Archaeologists have discovered two ancient Egyptian skeletons, dating back more than 3,300 years, which were each buried with a toe ring made of copper alloy, the first time such rings have been found in ancient Egypt.
The toe rings were likely worn while the individuals were still alive, and the discovery leaves open the question of whether they were worn for fashion or magical reasons.
Supporting the magical interpretation, one of the rings was found on the right toe of a male, age 35 to 40, whose foot had suffered a fracture along with a broken femur above it. [See Images of Skeletons & Toe Rings]

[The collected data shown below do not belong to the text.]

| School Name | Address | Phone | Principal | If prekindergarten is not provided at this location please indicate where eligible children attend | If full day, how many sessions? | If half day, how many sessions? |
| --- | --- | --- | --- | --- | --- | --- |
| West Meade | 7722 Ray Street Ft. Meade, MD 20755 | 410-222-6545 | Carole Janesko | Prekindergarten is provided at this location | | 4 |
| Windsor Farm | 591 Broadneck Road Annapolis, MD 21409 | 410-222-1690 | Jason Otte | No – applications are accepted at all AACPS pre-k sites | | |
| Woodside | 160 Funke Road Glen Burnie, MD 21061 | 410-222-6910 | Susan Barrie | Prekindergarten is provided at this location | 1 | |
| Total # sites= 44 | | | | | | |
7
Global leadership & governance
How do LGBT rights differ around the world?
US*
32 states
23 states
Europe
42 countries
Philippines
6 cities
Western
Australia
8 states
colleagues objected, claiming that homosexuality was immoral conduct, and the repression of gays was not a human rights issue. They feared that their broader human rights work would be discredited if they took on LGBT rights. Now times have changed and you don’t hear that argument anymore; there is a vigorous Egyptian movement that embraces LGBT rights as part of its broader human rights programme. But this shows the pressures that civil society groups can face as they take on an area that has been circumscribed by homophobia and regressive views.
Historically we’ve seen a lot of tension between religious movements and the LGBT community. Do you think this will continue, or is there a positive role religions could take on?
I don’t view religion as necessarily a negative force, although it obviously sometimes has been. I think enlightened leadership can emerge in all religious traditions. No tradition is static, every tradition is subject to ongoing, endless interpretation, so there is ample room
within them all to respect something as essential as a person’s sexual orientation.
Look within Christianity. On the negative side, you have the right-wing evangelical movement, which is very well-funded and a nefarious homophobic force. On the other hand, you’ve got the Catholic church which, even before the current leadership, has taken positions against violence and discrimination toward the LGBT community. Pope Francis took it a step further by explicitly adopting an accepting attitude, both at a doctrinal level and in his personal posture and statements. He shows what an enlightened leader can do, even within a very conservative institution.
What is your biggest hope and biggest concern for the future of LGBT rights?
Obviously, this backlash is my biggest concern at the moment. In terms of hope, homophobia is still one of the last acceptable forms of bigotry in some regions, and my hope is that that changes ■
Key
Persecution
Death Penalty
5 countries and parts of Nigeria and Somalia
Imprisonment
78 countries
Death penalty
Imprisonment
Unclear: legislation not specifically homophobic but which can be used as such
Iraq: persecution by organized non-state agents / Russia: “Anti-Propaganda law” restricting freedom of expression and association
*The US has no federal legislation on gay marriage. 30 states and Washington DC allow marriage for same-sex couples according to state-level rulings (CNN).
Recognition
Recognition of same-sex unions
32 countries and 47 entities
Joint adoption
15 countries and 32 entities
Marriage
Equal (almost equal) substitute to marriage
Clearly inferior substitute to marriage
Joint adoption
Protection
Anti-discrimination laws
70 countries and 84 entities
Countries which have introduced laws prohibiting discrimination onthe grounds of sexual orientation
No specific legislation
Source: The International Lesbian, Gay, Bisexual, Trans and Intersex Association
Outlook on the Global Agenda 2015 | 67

Unique Rings in a Unique Ancient City
Both skeletons were found in a cemetery just south of the ancient city of Akhetaten, whose name means "Horizon of the Aten." Now called Amarna, the city of Akhetaten was a short-lived Egyptian capital built by Akhenaten a pharaoh who tried to focus Egypt's religion around the worship of the sun disc, the "Aten." He was also likely the father of Tutankhamun.
After Akhenaten's death, this attempt to change Egyptian religion unraveled, as his successors denounced him and the city became abandoned. Even so, Anna Stevens, the assistant director of the Amarna Project, said the newly discovered rings are unlikely to be related to the religious changes Akhenaten introduced.
The findings do appear to be the first copper alloy toe rings discovered in ancient Egypt. "I'm not aware of any, but that doesn't mean they don't exist. Bear in mind that if we found something like this in a house, for example, we would have no idea of its purpose," Stevens wrote in an email to LiveScience.
A gold toe ring was previously found on a mummy named Hornedjitef, a priest at Karnak more than 2,200 years ago. The mummy, which resides at the British Museum, has a "thick gold ring on the big toe of his left foot," writes anthropologist Joyce Filer in her book "The Mystery of the Egyptian Mummy" (British Museum Press, 2003). [Images: The Faces of Egyptian Mummies Revealed]
A Magical Healing Device?
The man whose right foot had been injured was likely in great pain when alive.
He "showed signs of multiple antemortem [before his death] fractures, including of several ribs, the left radius, right ulna, right foot (on which the toe ring was found) and right femur," Stevens wrote. "The fracture of the right femur healed at an angle and must have caused this individual considerable ongoing pain."